The trackball gave way to the touch screen. The crash gave way to the recovery. The presidential race gave way to actual policy. And I followed each.

Today, I am desperately listening to every political podcast that I can get my earbuds on, hoping to hear something that gives me the same kind of hope. I am watching the jobs numbers roll in week after week, showing what I already know: we are better off now than we were at the bottom. And I access both through my ever-present glowing screen.

 

No one has to convince me that his policies have worked or that my life has steadily improved every year that Obama has been in office, just like no one has to convince me that my iPhone 6 is far superior to my Blackberry Pearl.

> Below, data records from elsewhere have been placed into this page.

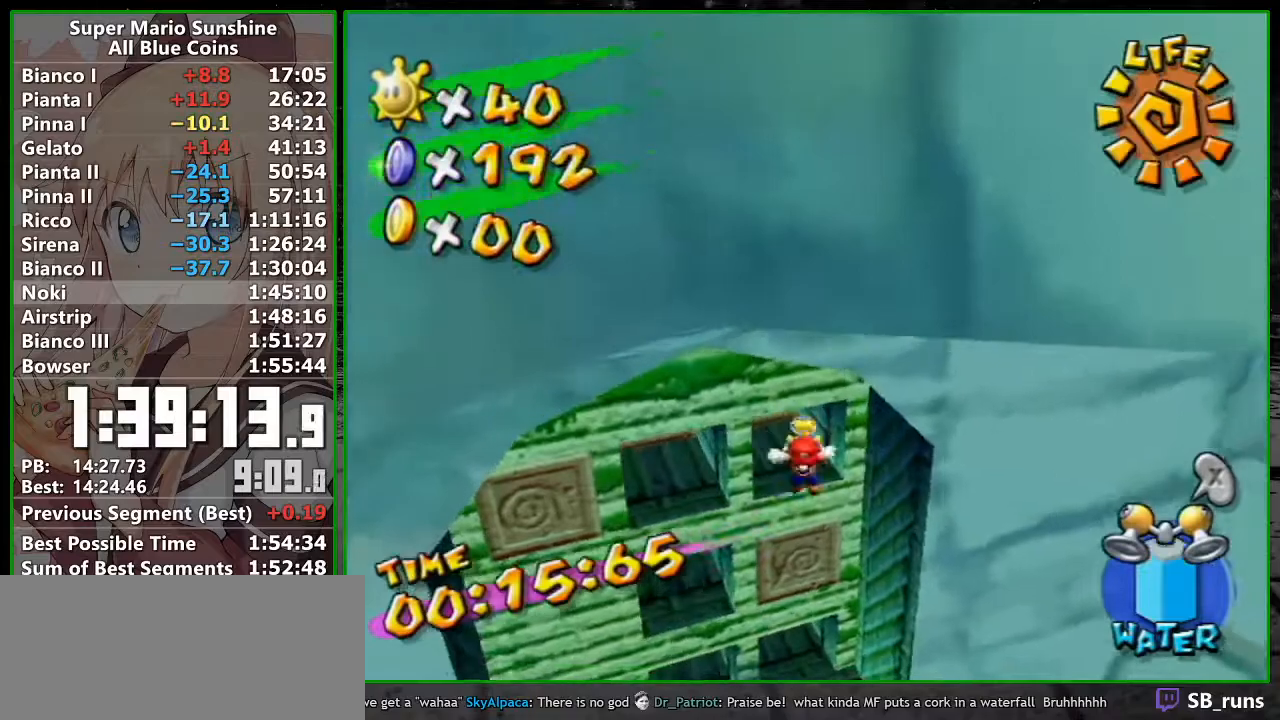
{"buttons": [], "left_stick": "down-left", "right_stick": "center", "button_events": [[17, "L1", "down"], [17, "X", "up"], [333, "L1", "up"]]}
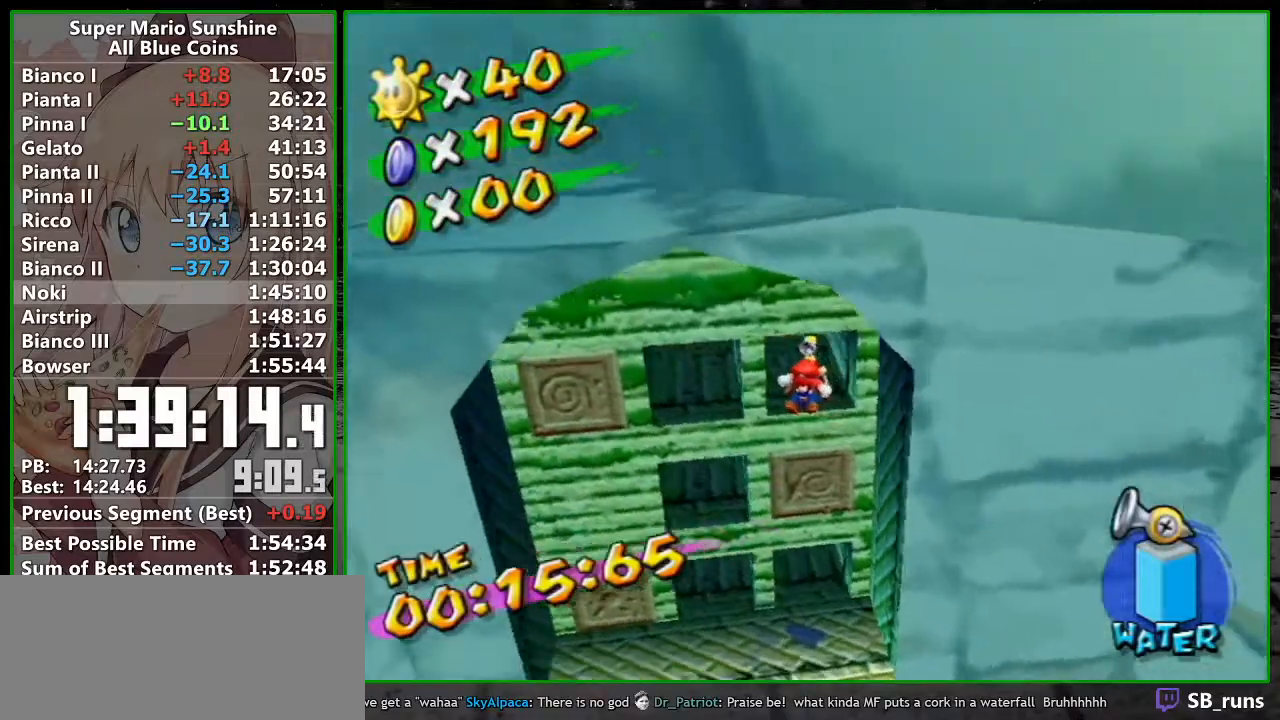
{"buttons": ["R1"], "left_stick": "left", "right_stick": "center", "button_events": [[450, "R1", "down"]]}
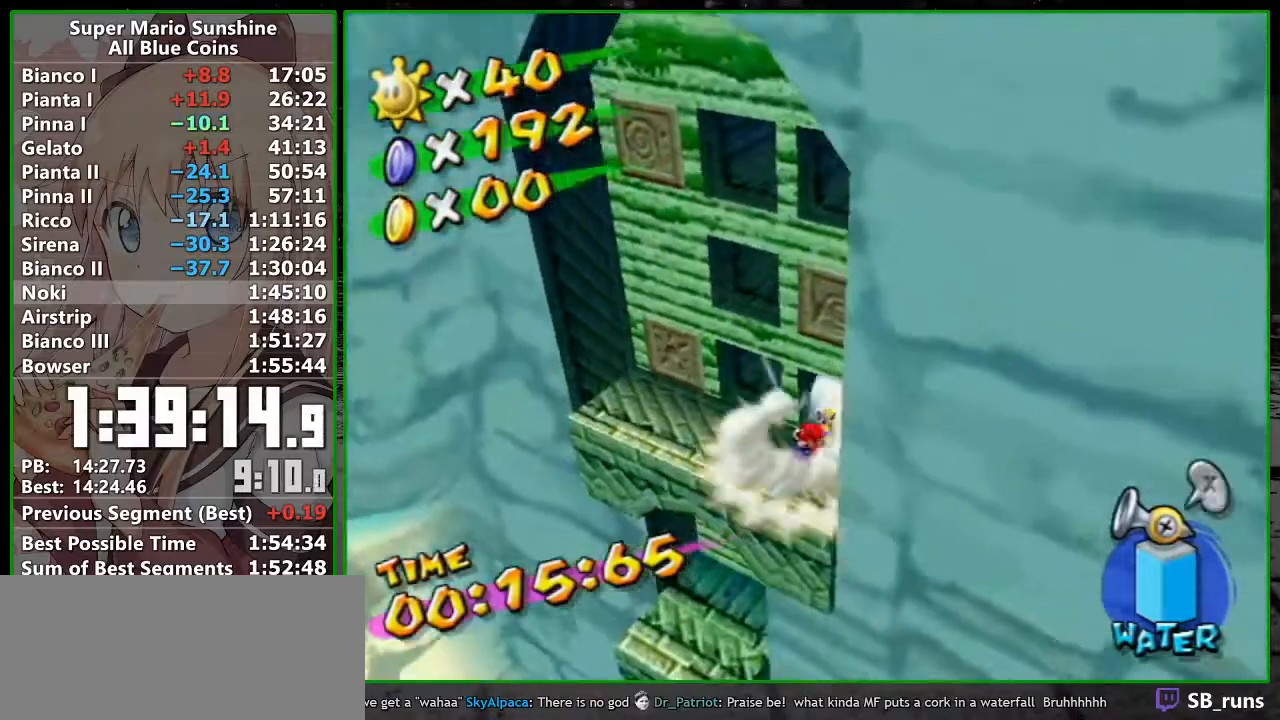
{"buttons": ["R1"], "left_stick": "up-left", "right_stick": "center", "button_events": []}
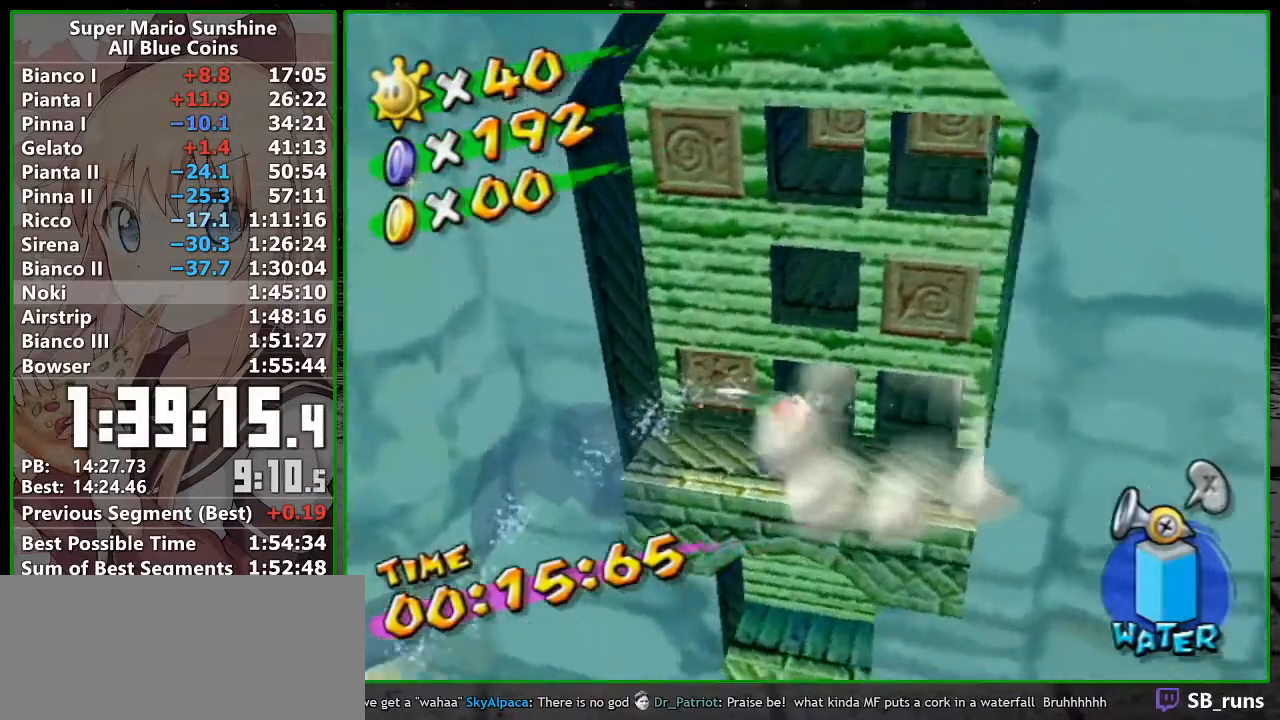
{"buttons": [], "left_stick": "up", "right_stick": "center", "button_events": [[50, "R1", "up"], [150, "X", "down"], [233, "X", "up"]]}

But, what I would like to hear is what comes next. How will we keep building on the gains we have seen in the last few years and not slip back into the abyss that was 2008? How will we convince others that it is worth pushing forward and being bold about climate change, education funding, internet privacy, human rights, and lasting peace? How will we use this moment to launch the next generation of activists and protestors who build on the last 7 years of hard won fights.

So, what do I want from Obama? I want him to make the case for learning deeply from his years in office and then moving forward. I want him to convince us (all of us) to reinvest in our country and double down on hope and change.